Well, boron nitride should be almost as hard and abrasive as diamond. I'm guessing it's just the law of diminishing returns that works against diamond here.
As has been the case for a number of years now perf/$ the best choice is Noctua NT-H1. While there are better TIM on the market, they tend to be more exotic which requires special care during application or have specific lifecycles where they must be re-applied. Alternatives which perform better are also more expensive.
I've been building extreme-performance enthusiast systems for more than 20 years which has included using about every sort of exotic TIM you can imagine, including all the various types of liquid metals. Noctua NT-H1 is my continued go-to and the numerous benchmarks of TIMs continues to provide strong evidence that for the money you can't beat it.

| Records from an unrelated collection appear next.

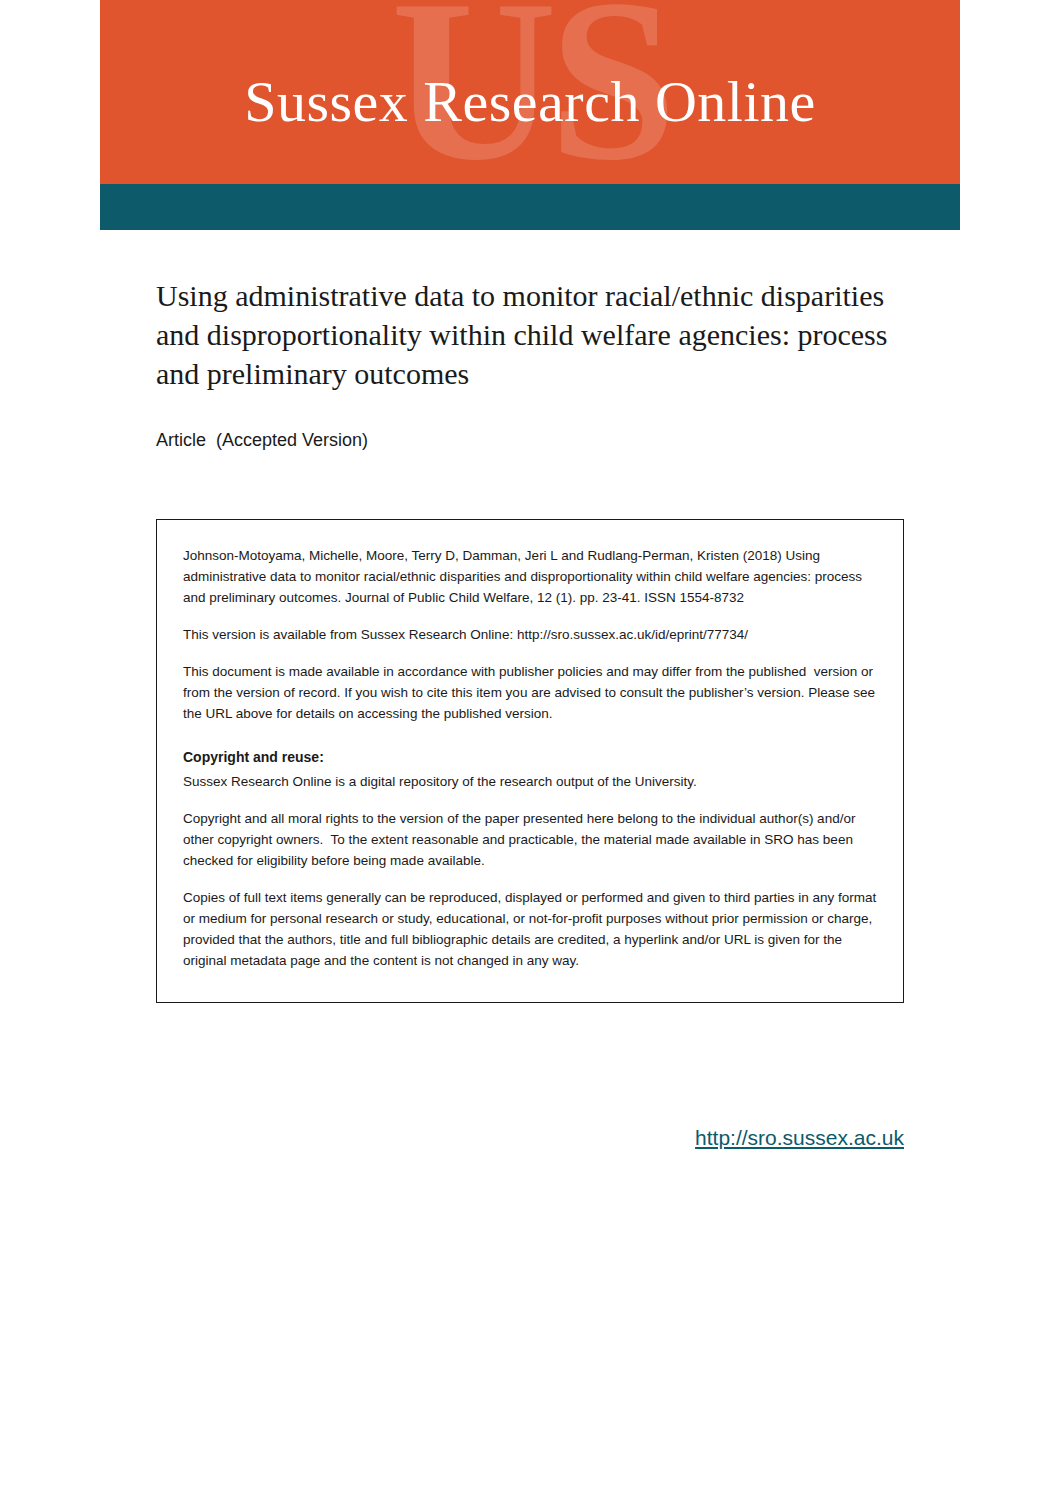US
Sussex Research Online
Using administrative data to monitor racial/ethnic disparities and disproportionality within child welfare agencies: process and preliminary outcomes
Article (Accepted Version)
Johnson-Motoyama, Michelle, Moore, Terry D, Damman, Jeri L and Rudlang-Perman, Kristen (2018) Using administrative data to monitor racial/ethnic disparities and disproportionality within child welfare agencies: process and preliminary outcomes. Journal of Public Child Welfare, 12 (1). pp. 23-41. ISSN 1554-8732
This version is available from Sussex Research Online: http://sro.sussex.ac.uk/id/eprint/77734/
This document is made available in accordance with publisher policies and may differ from the published version or from the version of record. If you wish to cite this item you are advised to consult the publisher’s version. Please see the URL above for details on accessing the published version.
Copyright and reuse:
Sussex Research Online is a digital repository of the research output of the University.
Copyright and all moral rights to the version of the paper presented here belong to the individual author(s) and/or other copyright owners. To the extent reasonable and practicable, the material made available in SRO has been checked for eligibility before being made available.
Copies of full text items generally can be reproduced, displayed or performed and given to third parties in any format or medium for personal research or study, educational, or not-for-profit purposes without prior permission or charge, provided that the authors, title and full bibliographic details are credited, a hyperlink and/or URL is given for the original metadata page and the content is not changed in any way.
http://sro.sussex.ac.uk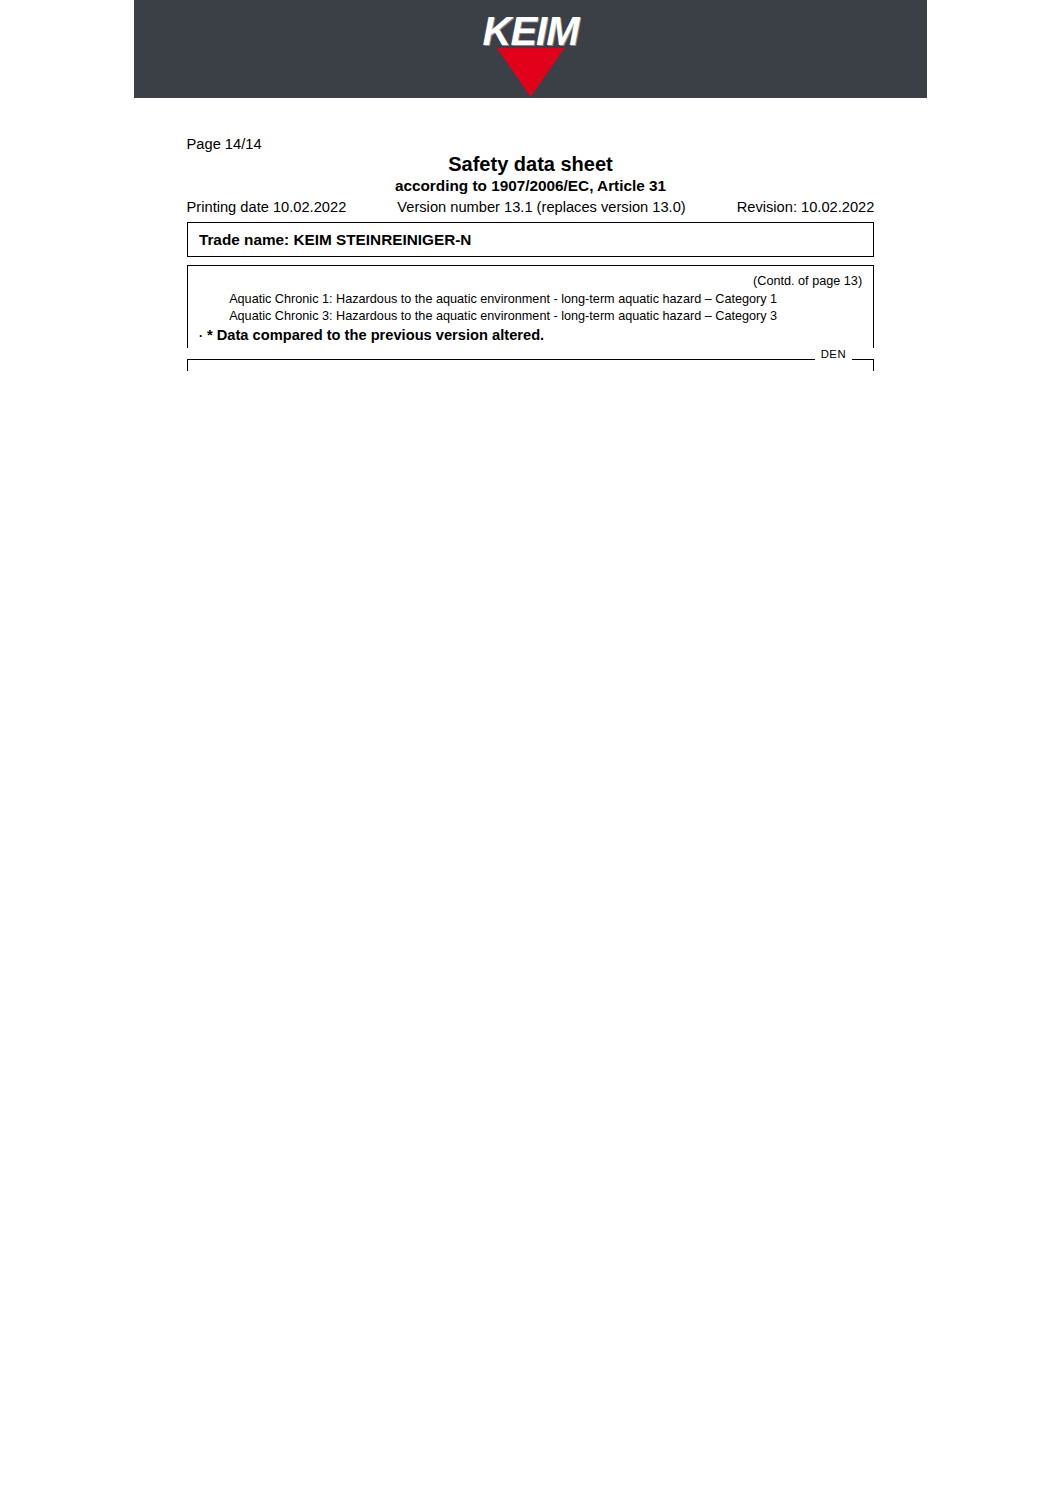KEIM
Page 14/14
Safety data sheet
according to 1907/2006/EC, Article 31
Printing date 10.02.2022 Version number 13.1 (replaces version 13.0) Revision: 10.02.2022
Trade name: KEIM STEINREINIGER-N
(Contd. of page 13)
Aquatic Chronic 1: Hazardous to the aquatic environment - long-term aquatic hazard – Category 1
Aquatic Chronic 3: Hazardous to the aquatic environment - long-term aquatic hazard – Category 3
· * Data compared to the previous version altered.
DEN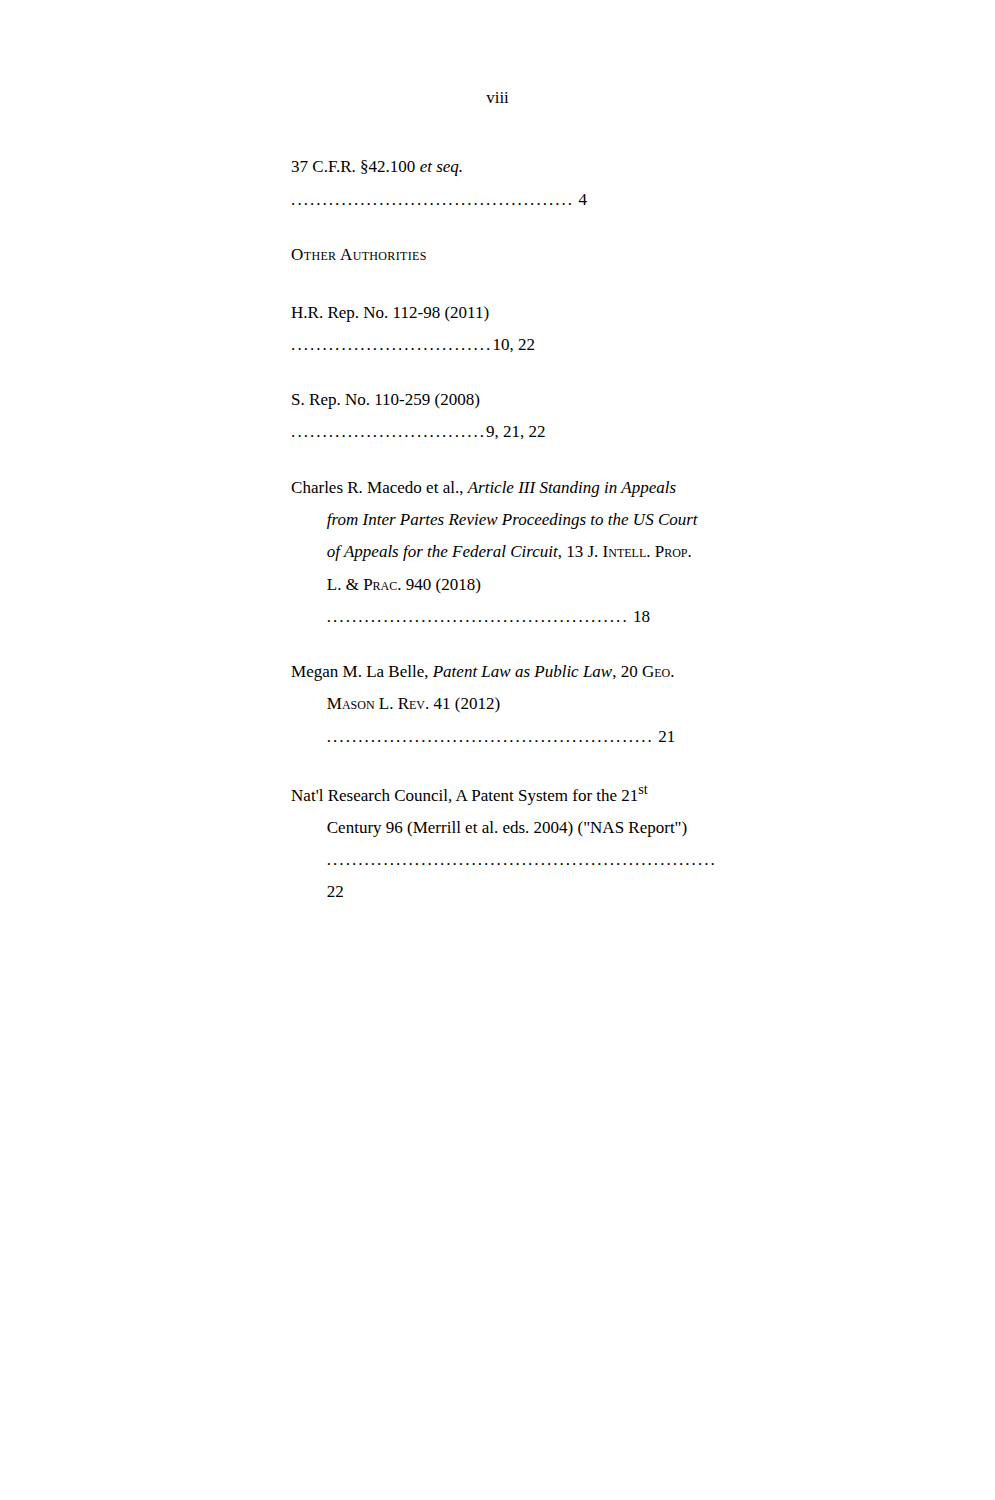viii
37 C.F.R. §42.100 et seq. ............................................. 4
Other Authorities
H.R. Rep. No. 112-98 (2011) ................................ 10, 22
S. Rep. No. 110-259 (2008) ............................... 9, 21, 22
Charles R. Macedo et al., Article III Standing in Appeals from Inter Partes Review Proceedings to the US Court of Appeals for the Federal Circuit, 13 J. Intell. Prop. L. & Prac. 940 (2018) ................................................ 18
Megan M. La Belle, Patent Law as Public Law, 20 Geo. Mason L. Rev. 41 (2012) .................................................... 21
Nat'l Research Council, A Patent System for the 21st Century 96 (Merrill et al. eds. 2004) ("NAS Report") .............................................................. 22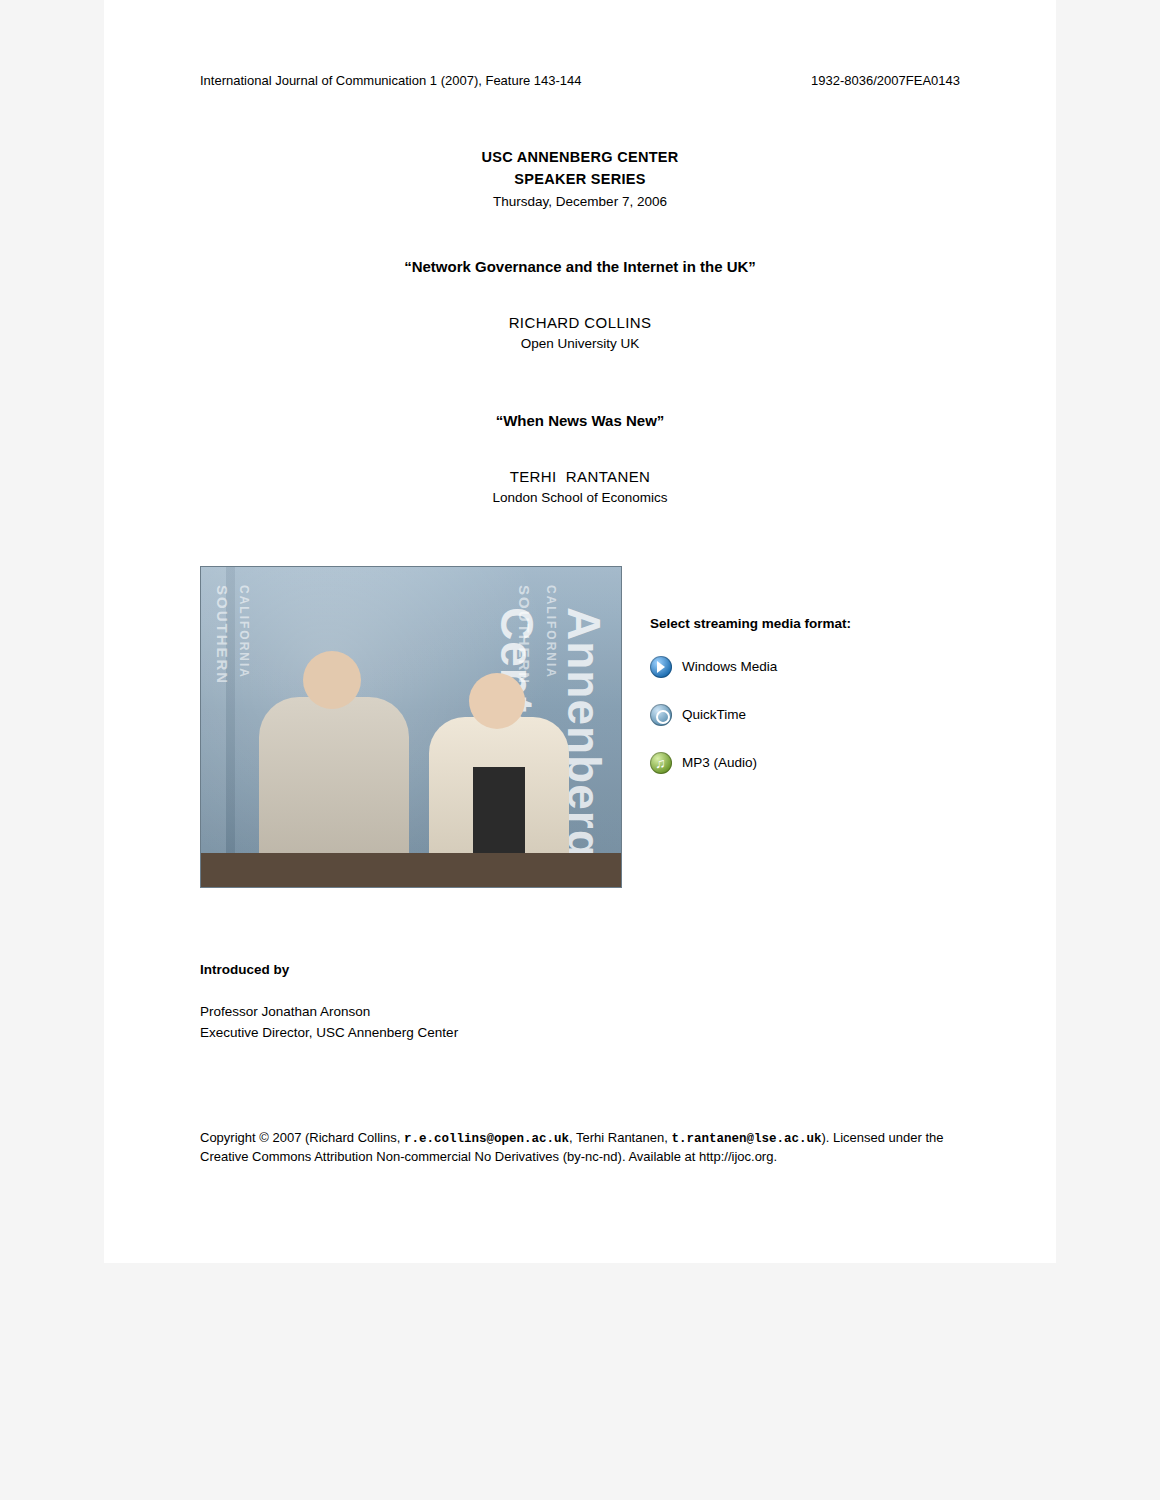International Journal of Communication 1 (2007), Feature 143-144 1932-8036/2007FEA0143
USC ANNENBERG CENTER
SPEAKER SERIES
Thursday, December 7, 2006
“Network Governance and the Internet in the UK”
RICHARD COLLINS
Open University UK
“When News Was New”
TERHI RANTANEN
London School of Economics
Southern California Southern California Annenberg Center
Select streaming media format:
Windows Media
QuickTime
MP3 (Audio)
Introduced by
Professor Jonathan Aronson
Executive Director, USC Annenberg Center
Copyright © 2007 (Richard Collins, r.e.collins@open.ac.uk, Terhi Rantanen, t.rantanen@lse.ac.uk). Licensed under the Creative Commons Attribution Non-commercial No Derivatives (by-nc-nd). Available at http://ijoc.org.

Call me old-style, but I still use the traditional white silicone based thermal paste. It might not be the best product where top efficiency is desired, but it won't deteriorate over time: I've removed TO3 transistors from 30+ years old equipment and their white thermal paste was still soft to the touch. Some of the silver/gold ones I tried in the past with CPUS (before going back to the old one) would become solid and deteriorate in a couple years max.
I wish they would have included Desitin (baby rash cream). I've seen it recommended to use in a pinch and wonder how it stacks up. (I've used it on little homebrew radios, and it seems to work, but I've never gotten around to comparing how it works against 'real' compounds.)
Proper application is far more important: No gaps/bubbles, seated with proper pressure, thinnest possible layer.
I've had success in a production environment with the arctic silver 5. This was for a switch fabric IC that can hit 200W, forced-air-cooling through a vapour-chamber heatsink. FWIW other pastes worked fine too, but the factory preferred working with viscous compounds.